— A minha mãe disse que era melhor ficares em casa. Este ano vai ser uma festa só da família.
João nem desviou os olhos do telemóvel. Ana ficou imóvel no meio da cozinha, com o pano apertado na mão. Vinte e sete de dezembro. Faltavam três dias para o Ano Novo, e acabavam de a riscar da família. Mais uma vez.
— Como assim, ficar em casa?
— Assim mesmo. Também não cabias lá, pois não? O apartamento da minha mãe não estica — respondeu ele, erguendo finalmente a cabeça, com ar de quem tinha ouvido uma pergunta absurda. — Mas ela pediu que cozinhasses. Está aqui a lista.
Estendeu-lhe uma folha coberta pela letra redonda de Maria. Ana segurou-a pela ponta dos dedos.

Gelatina de carne. Três saladas diferentes. Peixe no forno. Empadas de carne e tarte de maçã. Pratos de frios e enchidos finos. No fundo, uma nota: “E não te esqueças de pôr tudo bonito, Aninha. Afinal, vêm convidados.”
Convidados. Para os convidados havia lugar. Para ela, não.

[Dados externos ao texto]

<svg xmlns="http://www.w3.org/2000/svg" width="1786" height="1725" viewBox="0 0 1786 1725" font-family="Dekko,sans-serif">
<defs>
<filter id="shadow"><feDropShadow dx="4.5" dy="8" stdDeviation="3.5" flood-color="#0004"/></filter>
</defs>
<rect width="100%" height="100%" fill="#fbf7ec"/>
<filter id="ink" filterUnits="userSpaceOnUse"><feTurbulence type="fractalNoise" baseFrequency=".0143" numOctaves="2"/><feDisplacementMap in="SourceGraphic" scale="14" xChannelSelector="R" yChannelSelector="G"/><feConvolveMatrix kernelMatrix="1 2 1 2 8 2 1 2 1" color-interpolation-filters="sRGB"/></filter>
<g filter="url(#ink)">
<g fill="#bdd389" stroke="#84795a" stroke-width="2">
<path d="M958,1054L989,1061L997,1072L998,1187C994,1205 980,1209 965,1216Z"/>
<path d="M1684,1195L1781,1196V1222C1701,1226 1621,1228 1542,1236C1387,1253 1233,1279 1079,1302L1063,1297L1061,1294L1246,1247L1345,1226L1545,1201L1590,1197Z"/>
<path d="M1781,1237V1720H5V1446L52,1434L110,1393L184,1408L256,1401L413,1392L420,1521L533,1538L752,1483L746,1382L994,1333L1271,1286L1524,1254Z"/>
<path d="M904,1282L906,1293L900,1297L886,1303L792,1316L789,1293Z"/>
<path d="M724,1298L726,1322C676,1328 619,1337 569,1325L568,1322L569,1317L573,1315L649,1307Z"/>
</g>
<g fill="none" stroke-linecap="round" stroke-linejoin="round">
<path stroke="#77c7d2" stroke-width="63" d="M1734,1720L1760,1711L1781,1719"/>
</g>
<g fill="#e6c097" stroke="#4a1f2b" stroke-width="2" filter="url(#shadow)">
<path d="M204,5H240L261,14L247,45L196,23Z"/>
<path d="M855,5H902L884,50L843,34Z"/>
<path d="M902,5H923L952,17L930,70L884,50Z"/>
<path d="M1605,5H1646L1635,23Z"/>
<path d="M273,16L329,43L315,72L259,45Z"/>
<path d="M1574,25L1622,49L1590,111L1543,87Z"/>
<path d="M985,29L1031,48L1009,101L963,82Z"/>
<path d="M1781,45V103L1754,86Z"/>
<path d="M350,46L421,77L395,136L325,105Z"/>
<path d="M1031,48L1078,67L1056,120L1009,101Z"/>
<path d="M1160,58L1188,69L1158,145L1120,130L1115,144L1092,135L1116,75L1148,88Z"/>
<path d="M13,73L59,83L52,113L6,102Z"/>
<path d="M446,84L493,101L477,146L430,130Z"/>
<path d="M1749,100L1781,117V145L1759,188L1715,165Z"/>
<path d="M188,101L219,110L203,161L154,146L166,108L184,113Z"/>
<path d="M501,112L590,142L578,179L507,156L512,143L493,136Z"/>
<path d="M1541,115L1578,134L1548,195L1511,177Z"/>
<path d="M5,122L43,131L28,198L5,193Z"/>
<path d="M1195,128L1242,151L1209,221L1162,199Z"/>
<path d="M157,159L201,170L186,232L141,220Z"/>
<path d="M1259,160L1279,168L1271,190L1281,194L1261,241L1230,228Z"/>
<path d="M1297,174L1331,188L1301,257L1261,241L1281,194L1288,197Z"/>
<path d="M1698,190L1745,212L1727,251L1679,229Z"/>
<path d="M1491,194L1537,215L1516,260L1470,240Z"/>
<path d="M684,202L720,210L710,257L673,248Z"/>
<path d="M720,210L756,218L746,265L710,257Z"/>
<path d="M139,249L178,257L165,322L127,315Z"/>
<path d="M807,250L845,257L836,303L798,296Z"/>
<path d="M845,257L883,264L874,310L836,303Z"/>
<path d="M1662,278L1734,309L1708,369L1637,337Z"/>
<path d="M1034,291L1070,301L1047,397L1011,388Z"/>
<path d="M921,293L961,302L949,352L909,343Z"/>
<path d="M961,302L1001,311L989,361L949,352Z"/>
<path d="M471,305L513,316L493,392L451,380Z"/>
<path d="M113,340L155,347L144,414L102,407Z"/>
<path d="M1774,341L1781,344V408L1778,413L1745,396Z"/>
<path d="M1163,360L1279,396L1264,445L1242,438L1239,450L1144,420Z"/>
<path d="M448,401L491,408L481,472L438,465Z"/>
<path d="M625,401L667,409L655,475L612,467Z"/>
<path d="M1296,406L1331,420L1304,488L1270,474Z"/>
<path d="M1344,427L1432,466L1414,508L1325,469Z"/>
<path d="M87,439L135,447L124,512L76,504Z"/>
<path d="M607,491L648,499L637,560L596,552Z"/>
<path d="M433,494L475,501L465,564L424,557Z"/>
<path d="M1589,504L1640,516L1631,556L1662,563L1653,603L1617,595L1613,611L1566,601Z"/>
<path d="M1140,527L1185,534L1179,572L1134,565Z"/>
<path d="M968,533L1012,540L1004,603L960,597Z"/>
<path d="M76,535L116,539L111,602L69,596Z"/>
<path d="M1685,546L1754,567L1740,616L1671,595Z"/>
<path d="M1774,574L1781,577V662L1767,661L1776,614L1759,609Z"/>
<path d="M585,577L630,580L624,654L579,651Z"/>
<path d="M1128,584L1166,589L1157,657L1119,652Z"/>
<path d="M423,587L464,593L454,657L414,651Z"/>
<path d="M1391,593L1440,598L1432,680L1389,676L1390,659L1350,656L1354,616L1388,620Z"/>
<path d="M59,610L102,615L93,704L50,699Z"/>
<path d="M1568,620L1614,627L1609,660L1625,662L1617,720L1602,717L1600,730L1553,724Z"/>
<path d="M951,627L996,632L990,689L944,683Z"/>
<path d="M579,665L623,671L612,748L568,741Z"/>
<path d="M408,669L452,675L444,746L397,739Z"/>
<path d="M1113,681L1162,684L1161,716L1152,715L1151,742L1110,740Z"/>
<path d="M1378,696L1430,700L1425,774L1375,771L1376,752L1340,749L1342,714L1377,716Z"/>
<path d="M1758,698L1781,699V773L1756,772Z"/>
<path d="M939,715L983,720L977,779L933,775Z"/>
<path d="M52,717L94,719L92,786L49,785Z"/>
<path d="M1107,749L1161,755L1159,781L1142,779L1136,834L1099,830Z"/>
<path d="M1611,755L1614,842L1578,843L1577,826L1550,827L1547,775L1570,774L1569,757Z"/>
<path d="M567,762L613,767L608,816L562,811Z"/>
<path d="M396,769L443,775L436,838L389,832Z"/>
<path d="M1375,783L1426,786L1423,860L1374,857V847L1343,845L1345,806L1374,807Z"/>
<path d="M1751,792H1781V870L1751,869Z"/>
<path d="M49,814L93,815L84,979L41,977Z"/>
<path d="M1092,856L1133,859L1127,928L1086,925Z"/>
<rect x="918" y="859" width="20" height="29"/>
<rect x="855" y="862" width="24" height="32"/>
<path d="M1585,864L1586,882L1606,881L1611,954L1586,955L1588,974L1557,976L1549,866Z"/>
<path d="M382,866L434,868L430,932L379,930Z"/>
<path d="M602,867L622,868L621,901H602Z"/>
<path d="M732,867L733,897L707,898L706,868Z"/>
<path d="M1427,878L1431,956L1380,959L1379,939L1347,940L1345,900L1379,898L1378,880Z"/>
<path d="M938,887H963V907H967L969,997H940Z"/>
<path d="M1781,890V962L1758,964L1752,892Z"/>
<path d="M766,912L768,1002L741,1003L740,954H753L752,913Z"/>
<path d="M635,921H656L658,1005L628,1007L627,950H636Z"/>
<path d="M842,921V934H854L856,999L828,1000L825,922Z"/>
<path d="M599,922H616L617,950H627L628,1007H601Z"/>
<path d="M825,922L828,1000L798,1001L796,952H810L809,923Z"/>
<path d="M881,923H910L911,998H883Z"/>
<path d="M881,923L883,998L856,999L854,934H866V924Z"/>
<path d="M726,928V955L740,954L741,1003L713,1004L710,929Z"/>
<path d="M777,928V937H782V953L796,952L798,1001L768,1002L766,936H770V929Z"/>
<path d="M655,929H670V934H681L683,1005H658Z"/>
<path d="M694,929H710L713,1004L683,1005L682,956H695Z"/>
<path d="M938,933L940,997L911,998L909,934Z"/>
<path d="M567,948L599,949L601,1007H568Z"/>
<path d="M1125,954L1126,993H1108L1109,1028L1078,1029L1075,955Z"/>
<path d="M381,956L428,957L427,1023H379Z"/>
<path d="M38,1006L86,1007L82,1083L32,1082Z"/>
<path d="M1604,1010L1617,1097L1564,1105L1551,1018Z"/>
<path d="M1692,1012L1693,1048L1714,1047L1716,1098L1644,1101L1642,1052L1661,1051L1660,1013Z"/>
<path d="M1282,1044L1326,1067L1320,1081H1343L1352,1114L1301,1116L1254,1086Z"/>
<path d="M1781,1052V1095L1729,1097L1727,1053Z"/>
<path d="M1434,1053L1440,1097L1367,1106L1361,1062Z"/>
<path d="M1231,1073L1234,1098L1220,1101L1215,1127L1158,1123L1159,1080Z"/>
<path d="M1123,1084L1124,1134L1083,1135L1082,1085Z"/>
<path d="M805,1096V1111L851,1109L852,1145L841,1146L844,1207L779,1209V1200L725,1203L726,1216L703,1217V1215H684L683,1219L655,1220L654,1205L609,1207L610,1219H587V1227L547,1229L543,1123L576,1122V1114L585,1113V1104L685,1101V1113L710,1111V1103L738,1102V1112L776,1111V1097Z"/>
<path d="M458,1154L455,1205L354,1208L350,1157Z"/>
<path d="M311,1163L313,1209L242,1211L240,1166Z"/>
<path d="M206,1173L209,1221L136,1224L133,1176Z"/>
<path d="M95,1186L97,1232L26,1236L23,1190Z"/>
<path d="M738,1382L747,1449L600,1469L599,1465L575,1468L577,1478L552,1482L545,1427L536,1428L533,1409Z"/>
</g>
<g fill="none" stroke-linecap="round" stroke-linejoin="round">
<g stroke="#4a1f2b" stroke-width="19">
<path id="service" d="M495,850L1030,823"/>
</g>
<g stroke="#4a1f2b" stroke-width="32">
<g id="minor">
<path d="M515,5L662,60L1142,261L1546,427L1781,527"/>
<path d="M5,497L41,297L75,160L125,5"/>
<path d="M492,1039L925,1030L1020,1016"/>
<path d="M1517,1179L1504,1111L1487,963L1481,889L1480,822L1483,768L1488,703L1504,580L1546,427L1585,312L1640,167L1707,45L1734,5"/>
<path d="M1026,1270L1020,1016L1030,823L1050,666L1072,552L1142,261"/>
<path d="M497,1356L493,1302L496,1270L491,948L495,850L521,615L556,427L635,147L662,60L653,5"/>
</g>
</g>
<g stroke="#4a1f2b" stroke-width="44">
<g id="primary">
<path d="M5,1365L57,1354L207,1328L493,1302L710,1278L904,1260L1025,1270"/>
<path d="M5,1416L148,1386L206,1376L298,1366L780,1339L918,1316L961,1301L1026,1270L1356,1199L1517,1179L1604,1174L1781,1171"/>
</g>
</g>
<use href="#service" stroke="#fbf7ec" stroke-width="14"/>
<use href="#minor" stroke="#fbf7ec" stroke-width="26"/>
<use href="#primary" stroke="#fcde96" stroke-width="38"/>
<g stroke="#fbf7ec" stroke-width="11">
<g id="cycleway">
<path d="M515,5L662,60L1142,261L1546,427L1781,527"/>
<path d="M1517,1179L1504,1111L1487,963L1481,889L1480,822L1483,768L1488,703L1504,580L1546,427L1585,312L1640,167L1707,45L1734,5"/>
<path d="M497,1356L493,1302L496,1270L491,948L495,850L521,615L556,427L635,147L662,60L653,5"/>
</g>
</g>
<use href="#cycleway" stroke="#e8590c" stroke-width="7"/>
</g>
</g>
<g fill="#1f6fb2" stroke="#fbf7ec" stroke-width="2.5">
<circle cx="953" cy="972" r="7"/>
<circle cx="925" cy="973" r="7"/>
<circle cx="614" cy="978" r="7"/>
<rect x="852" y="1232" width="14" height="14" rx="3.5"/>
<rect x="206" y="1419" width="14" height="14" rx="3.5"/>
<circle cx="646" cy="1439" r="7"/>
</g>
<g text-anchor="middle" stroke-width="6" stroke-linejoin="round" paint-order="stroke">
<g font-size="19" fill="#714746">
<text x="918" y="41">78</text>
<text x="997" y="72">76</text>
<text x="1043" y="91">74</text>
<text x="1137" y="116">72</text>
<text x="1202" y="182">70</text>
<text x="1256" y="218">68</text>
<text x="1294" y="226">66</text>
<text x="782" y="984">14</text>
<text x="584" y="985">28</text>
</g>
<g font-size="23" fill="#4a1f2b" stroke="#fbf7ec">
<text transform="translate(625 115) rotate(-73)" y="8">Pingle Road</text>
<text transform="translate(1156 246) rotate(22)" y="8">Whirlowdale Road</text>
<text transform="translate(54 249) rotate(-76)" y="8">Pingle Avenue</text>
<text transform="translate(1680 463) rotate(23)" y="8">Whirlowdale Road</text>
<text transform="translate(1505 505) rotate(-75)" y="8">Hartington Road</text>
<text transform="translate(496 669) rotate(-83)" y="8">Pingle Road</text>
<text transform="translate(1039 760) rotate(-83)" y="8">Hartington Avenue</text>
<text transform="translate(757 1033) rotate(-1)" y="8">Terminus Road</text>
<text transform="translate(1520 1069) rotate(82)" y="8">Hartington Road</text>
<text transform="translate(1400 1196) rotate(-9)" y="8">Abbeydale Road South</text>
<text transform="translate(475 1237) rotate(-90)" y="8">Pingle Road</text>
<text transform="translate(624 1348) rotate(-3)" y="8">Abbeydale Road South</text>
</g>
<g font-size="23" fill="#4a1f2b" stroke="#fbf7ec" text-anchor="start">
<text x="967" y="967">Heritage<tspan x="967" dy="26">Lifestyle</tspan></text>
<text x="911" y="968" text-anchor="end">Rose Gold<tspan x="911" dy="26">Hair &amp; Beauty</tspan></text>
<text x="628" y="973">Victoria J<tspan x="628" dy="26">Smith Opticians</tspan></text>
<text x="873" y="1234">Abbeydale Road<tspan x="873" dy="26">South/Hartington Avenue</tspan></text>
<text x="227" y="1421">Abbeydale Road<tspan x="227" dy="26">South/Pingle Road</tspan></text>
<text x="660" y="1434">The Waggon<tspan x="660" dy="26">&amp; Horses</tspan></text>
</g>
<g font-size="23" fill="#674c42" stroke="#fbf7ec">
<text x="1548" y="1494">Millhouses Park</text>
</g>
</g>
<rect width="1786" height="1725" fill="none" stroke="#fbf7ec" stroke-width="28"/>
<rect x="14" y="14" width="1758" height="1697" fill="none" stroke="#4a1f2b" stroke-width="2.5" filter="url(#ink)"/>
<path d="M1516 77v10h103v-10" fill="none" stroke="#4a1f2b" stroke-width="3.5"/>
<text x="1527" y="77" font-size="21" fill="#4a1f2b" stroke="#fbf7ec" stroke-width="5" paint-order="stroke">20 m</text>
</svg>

— Portanto, ela quer que eu prepare comida para vinte pessoas, mas não me quer sentada à mesa.
Ana não fez uma pergunta. Disse apenas em voz alta, como se precisasse de ouvir aquilo para acreditar.
— Sim, claro. Tu percebes. Eles têm o círculo deles. Ias sentir-te deslocada.
Doze anos de casamento. Durante doze anos, Ana cozinhara para aquela parentela em almoços, aniversários, santos e reuniões. À mesa, tinham-na deixado sentar-se talvez três vezes. No resto, cabia-lhe aquecer, servir, levantar, lavar.
— Está bem — respondeu ela.
João assentiu, satisfeito, e voltou a mergulhar no ecrã.
No dia vinte e nove, Ana estava no supermercado, parada diante da carne para a gelatina. Metade do ordenado do mês. O dinheiro que vinha guardando para comprar um casaco de inverno. Pegou na carne e pousou-a no carrinho. Depois juntou salmão, abacates, ananás para as saladas. Maria gostava de tudo “como deve ser”, com aparência de casa fina.
Em casa, Ana cozeu, cortou e misturou sem parar. As mãos trabalhavam quase sozinhas. No dia trinta, ainda antes de o dia começar, já estava de pé.